Crepes in the morning, Caribou before bed - Feasting Like a Tundra Queen

I continue to be broke. I could lament. I could worry. I could complain. I could get a job. Or, I could delve into the project of finding the entertainments of being broke. Not one to turn down entertainment, I’ve selected this last route. And let’s face it, my pantry was stocked for such pursuits.

I should confess that there is probably a family legacy or legend that I just might be trying to live out myself. If one were to settle down for a long chat with my mother (and, do trust me, chats with mum are rarely curt) about short finances and big hungers, my mother would revel in the opportunity to regale you with the culinary sprees and festivities of the 1970’s when my parents found much entertainment in being able to entertain crowds of buddies with the few pennies they had. College budgets that featured oysters, for example, though no one actually had any money. Widely popular dinner parties centered on the proceeds of late-Autumn and social gleanings of the fertile fields of the Willamette Valley. “Potlucks” in the sense that friends would drop off their contributions in the form of raw ingredients, and return in the evenings for the sculptured feasts that Mom would have elegantly heaped on candle-lit tables. There will be poignant examples. Mom, for example, may open up to you and talk about how she painfully struggled to come to grips with the loss of her first baby…how she made great strides in doing so by using her baby’s unusable baby formula to make a feast of pumpkin custards. Even today, she will undoubtedly tell you, Mom takes much pride and happiness in the impromptu visits of long-time friends with hefty chunks of game meat. She rarely has to buy her own meat, and her social calendar is filled with her own impromptu visits when she drops off a dinner platter featuring the gifted game at the home of the giftor.

Apples don’t fall far from the tree.

I am stretching my pennies by resorting to the grocery store for only a few daily-necessary ingredients: water, milk, butter, eggs. The rest is coming from our friends and neighbors, our pantry and our freezer.

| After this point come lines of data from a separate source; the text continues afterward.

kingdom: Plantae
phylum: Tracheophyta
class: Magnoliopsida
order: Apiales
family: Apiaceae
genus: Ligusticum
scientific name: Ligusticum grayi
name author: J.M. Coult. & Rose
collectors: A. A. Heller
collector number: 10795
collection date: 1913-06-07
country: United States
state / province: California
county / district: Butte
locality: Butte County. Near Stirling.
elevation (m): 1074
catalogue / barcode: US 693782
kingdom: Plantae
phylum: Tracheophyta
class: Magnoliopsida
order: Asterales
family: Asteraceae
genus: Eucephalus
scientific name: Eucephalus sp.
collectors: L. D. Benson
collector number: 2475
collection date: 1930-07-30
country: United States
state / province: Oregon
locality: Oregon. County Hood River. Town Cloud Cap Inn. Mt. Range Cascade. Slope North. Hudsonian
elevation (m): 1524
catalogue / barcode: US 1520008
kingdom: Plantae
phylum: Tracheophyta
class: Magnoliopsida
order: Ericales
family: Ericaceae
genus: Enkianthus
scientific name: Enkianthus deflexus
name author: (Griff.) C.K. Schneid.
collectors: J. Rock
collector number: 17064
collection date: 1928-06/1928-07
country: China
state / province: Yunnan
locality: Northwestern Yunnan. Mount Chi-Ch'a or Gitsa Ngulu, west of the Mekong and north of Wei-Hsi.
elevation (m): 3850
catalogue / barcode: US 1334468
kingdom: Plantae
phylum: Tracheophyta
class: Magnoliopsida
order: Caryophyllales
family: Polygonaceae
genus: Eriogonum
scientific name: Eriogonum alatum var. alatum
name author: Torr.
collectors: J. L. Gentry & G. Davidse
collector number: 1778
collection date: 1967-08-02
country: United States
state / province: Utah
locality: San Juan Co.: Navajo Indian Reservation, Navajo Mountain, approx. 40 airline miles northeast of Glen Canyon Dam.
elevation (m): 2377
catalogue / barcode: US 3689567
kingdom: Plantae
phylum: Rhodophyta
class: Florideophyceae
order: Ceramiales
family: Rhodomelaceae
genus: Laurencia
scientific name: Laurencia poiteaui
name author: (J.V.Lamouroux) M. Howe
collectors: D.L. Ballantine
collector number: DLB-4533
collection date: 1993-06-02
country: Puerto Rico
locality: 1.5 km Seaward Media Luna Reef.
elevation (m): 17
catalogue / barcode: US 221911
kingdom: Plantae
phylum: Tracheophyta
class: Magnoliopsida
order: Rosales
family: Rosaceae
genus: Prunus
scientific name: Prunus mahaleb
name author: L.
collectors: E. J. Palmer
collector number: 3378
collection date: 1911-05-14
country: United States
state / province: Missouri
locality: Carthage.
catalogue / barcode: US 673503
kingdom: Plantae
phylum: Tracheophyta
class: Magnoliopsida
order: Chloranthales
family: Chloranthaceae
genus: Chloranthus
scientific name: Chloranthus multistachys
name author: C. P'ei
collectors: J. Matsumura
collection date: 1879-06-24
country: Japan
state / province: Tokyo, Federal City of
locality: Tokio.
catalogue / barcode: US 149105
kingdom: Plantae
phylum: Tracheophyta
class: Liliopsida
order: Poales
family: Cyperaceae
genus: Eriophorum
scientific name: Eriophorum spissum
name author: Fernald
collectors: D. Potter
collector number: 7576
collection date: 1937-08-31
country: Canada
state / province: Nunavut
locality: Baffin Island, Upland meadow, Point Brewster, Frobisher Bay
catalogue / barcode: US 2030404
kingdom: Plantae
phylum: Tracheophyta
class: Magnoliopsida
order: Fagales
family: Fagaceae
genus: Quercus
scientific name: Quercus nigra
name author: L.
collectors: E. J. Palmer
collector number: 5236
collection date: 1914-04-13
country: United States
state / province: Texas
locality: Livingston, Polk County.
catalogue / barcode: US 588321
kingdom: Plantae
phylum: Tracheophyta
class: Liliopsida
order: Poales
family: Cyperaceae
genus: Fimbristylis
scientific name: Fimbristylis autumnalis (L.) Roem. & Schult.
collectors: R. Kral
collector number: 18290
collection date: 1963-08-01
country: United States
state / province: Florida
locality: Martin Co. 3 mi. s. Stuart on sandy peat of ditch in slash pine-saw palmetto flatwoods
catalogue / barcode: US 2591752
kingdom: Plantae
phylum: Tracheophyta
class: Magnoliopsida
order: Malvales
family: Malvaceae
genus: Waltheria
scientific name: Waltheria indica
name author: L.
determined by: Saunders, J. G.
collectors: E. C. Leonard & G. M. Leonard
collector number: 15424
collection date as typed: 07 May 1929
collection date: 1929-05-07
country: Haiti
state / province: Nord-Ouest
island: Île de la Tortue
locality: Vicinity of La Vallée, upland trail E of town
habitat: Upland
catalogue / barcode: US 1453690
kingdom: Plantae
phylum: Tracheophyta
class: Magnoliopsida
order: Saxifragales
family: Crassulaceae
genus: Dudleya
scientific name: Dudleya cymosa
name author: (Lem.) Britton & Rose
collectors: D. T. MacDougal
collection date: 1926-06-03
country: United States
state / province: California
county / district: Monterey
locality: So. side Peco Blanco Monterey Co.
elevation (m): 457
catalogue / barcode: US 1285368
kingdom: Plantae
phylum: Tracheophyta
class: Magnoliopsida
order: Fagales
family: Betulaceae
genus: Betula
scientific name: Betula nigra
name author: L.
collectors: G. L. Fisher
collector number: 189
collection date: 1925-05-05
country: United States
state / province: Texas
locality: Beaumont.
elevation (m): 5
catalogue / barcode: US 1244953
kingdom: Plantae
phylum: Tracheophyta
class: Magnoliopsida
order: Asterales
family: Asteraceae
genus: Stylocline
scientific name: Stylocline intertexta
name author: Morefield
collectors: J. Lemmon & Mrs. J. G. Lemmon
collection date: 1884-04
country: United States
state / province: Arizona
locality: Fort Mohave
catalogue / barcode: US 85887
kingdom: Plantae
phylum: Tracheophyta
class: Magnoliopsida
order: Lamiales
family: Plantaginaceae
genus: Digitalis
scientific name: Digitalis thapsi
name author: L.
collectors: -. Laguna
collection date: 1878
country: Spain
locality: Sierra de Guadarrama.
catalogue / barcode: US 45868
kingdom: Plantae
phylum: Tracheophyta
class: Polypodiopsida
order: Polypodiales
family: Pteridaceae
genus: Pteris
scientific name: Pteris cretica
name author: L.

The bread – I’m kneading it here at home, and doing my cartwheels of glee as the perfume of baking bread warms up our home on those especially cold days. (As a little side note/question: it must mean that I’m becoming more and more Alaskan with each day, as temperatures above 7 degrees seem to me “especially warm.” The humour of the fact that our house is heated to 70 degrees, yet there is frost on the INSIDE of all the windows, probably extends beyond geographical boundaries.) Meat – we’re dining like kings on homemade elk sausage, moose ragu served up as a homemade lasagna baked in a large cast-iron skillet (in proportions big enough to guarantee that thicks slabs of it will be delivered to neighbors and friends the next morning), ground caribou prepared as Albondigas a’ la Rooney (i.e. mixed with parmigiano, fresh herbs, and pine nuts to form meatballs, which are then braised in tomatoes stewed with Guinness and red wine). Our weekend brunches: eggs and toast, with the elk breakfast sausages we made together and the homemade bread. The snacks that I pack up for J. when he goes snow-go’s up and down, and over and all about, or for when he goes out to one of the villages where he camps out in a school gymnasium (there being no hotels or motels) – homemade bierocks stuffed with stewed meat and vegetables. In fact, I make a point of making sure that J. always has enough stash of homemade goodies to feed 4 people stuffed into the “hotdogger.” And I send J. off to work with a little brown bag of sugared crepes, a little note to say that his girlfriend and dogs are thinking fond thoughts of him as we devise a creative dinner.

Sure – I should probably get a job sometime. I’ve so magically, and with such ease!, gone from work-focused corporate attorney to domestic overdose. And I will. I have to. But in the meantime, we feast likes king and queen of the tundra – and I’ve only spent $20 in the past 2 weeks!